Instructions for the task:
Beginning with the line below that contains "pinky pip: (41, 142)" and ending with the line that contains "middle dip: (94, 150)", copy every line exactly. Copy nothing else.
+ + +
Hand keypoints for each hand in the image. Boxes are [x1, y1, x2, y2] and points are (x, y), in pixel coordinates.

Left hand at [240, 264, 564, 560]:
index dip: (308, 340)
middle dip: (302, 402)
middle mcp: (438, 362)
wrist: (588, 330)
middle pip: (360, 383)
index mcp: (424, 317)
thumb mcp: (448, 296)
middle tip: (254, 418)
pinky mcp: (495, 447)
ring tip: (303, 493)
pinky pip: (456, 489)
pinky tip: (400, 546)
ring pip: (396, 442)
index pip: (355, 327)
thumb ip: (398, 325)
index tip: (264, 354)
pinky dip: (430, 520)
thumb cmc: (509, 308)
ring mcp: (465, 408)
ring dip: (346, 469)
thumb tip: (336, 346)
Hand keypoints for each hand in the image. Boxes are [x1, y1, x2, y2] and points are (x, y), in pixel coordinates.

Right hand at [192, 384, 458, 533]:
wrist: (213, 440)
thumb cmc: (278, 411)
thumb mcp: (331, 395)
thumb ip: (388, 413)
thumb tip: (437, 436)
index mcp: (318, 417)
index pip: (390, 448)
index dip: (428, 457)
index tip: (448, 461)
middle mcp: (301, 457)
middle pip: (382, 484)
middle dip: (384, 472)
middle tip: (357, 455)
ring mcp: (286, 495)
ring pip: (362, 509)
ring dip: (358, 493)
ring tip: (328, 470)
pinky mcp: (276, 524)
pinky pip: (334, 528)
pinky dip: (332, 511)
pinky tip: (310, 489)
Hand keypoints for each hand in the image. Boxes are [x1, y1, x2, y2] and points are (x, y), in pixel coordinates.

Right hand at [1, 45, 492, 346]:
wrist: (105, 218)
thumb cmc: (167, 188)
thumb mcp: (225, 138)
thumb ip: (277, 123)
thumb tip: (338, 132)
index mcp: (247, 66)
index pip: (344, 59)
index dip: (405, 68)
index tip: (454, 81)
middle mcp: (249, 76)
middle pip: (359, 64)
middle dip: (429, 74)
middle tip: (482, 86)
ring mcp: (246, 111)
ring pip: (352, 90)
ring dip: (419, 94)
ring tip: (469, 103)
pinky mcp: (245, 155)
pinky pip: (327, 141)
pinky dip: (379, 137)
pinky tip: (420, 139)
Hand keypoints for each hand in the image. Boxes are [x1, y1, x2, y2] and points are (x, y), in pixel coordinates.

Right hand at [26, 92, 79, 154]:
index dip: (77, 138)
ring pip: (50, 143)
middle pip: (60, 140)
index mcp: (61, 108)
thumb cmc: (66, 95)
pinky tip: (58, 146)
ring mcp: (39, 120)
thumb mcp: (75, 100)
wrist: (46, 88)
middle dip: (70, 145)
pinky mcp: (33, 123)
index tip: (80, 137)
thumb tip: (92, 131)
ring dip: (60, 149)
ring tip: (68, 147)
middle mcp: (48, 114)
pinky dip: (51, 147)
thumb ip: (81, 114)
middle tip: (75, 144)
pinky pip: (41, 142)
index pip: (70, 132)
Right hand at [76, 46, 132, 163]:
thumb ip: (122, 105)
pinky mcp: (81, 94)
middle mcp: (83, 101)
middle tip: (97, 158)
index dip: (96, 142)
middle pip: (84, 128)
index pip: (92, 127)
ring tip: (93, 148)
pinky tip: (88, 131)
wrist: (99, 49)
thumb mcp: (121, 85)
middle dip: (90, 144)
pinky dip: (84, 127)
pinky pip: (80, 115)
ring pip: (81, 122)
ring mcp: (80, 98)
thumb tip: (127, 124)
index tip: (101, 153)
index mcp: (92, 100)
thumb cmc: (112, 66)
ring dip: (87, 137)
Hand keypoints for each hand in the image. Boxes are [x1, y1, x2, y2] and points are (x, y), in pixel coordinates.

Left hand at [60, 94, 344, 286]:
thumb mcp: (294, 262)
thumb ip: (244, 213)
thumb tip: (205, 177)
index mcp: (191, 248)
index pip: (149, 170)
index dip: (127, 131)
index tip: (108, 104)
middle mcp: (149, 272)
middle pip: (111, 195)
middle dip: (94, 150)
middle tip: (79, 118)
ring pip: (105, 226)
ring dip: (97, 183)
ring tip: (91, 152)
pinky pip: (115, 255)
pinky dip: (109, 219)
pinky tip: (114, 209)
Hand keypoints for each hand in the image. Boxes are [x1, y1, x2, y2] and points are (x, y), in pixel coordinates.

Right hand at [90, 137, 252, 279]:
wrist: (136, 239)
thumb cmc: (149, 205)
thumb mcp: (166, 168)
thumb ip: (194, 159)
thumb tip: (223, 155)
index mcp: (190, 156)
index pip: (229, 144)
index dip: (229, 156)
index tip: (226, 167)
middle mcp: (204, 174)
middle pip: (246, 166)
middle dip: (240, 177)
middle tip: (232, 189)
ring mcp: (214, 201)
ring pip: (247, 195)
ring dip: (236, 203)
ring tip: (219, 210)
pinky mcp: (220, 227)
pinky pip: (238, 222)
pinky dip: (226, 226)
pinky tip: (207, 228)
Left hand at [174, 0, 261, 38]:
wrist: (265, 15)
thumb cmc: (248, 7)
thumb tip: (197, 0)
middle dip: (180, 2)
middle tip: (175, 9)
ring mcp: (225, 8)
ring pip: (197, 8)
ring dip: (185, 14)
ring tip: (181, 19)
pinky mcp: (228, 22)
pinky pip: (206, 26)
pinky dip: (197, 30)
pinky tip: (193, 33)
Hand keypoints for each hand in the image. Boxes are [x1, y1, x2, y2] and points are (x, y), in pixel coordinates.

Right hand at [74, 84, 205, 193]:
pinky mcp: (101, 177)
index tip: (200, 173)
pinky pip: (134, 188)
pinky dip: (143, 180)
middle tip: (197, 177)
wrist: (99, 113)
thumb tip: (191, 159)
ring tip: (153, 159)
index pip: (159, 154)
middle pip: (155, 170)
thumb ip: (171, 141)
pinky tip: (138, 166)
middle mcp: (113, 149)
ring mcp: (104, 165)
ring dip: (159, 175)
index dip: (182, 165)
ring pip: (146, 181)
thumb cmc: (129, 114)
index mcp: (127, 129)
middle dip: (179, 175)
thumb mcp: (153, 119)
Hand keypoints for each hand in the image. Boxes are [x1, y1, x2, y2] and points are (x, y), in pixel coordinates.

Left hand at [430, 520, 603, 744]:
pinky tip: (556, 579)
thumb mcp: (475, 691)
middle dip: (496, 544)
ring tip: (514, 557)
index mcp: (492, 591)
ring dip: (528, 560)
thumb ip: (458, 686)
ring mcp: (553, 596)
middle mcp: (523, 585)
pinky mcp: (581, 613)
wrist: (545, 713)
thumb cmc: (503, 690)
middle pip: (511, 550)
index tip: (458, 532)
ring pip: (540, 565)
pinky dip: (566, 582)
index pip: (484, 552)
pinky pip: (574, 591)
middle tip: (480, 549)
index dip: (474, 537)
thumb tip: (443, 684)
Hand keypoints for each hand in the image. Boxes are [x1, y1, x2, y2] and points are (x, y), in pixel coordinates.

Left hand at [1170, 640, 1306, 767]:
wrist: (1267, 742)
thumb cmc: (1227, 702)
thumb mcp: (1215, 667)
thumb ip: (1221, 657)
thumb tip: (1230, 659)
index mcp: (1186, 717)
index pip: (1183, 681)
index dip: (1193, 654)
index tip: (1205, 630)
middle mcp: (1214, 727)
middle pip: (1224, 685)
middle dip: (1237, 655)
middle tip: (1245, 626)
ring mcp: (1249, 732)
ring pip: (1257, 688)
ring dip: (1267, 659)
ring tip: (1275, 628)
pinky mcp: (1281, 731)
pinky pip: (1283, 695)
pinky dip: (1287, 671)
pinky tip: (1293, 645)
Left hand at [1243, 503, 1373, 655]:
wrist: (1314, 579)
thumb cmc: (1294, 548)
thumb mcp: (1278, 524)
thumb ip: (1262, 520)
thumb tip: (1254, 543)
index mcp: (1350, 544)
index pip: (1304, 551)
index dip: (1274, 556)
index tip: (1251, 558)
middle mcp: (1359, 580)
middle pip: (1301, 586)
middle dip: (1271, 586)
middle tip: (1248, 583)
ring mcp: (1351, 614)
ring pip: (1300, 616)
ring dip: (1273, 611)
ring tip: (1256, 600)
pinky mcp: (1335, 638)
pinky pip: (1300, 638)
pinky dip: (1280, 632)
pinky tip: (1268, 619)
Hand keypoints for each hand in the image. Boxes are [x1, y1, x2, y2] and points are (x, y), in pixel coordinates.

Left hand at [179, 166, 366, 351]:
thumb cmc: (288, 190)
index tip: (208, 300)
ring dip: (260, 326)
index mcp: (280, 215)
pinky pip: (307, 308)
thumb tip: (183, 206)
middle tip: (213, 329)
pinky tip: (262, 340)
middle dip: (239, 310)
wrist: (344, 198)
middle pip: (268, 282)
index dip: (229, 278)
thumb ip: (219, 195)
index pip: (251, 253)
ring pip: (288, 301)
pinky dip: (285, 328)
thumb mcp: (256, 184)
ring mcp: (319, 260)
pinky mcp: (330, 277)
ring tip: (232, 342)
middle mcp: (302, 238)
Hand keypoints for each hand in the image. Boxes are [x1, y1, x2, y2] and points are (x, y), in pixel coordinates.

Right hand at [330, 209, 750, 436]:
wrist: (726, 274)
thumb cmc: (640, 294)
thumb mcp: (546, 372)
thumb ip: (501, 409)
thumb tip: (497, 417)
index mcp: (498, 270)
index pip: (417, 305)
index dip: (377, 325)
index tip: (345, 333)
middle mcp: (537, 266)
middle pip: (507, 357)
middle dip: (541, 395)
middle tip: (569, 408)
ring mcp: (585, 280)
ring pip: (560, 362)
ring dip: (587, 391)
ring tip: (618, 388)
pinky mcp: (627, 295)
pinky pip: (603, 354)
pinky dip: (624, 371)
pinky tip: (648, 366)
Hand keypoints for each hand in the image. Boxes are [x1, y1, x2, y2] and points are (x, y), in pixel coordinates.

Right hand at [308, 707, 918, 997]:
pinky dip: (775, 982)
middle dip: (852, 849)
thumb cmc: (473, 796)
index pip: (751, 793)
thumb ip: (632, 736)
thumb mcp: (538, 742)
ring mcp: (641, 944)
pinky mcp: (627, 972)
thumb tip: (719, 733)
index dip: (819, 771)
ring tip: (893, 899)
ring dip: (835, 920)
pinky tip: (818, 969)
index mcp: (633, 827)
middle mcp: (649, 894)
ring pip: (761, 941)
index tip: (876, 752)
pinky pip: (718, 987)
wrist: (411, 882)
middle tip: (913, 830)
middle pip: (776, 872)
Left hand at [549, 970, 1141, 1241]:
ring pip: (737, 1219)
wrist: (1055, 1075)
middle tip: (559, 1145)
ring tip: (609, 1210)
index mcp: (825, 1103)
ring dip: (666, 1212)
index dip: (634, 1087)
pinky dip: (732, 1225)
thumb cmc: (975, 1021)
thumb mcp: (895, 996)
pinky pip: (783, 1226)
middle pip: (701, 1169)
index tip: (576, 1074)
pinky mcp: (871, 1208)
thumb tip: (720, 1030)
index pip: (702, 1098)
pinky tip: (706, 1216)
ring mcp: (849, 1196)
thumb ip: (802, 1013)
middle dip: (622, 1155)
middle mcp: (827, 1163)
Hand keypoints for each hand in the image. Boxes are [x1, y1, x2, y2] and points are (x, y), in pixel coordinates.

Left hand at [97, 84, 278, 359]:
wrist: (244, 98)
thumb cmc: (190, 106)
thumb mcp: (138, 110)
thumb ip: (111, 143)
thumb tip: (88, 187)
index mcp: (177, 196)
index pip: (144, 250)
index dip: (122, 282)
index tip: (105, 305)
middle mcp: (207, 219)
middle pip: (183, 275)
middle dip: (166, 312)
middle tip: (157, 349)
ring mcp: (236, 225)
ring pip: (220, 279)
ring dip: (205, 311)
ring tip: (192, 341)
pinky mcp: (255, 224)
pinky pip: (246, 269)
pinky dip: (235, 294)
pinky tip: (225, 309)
+ + +
Exercise response:
pinky pip: (41, 142)
index pip: (70, 132)
Right hand at [76, 46, 132, 163]:
thumb ip: (122, 105)
pinky mcp: (81, 94)
middle mcp: (83, 101)
middle tip: (97, 158)
index dip: (96, 142)
middle pip: (84, 128)
index pip: (92, 127)
ring tip: (93, 148)
pinky tip: (88, 131)
wrist: (99, 49)
thumb mcp: (121, 85)
middle dip: (90, 144)
pinky dip: (84, 127)
pinky pip: (80, 115)
ring pip: (81, 122)
ring mcp: (80, 98)
thumb tip: (127, 124)
index tip: (101, 153)
index mcp: (92, 100)
thumb cmc: (112, 66)
ring dip: (87, 137)
Hand keypoints for each hand in the image. Boxes are [x1, y1, x2, y2] and points are (x, y), in pixel coordinates.

Left hand at [60, 94, 344, 286]:
thumb mcp: (294, 262)
thumb ip: (244, 213)
thumb tip: (205, 177)
index mcp: (191, 248)
index pip: (149, 170)
index dip: (127, 131)
index tip: (108, 104)
middle mcp: (149, 272)
middle pip: (111, 195)
middle dip: (94, 150)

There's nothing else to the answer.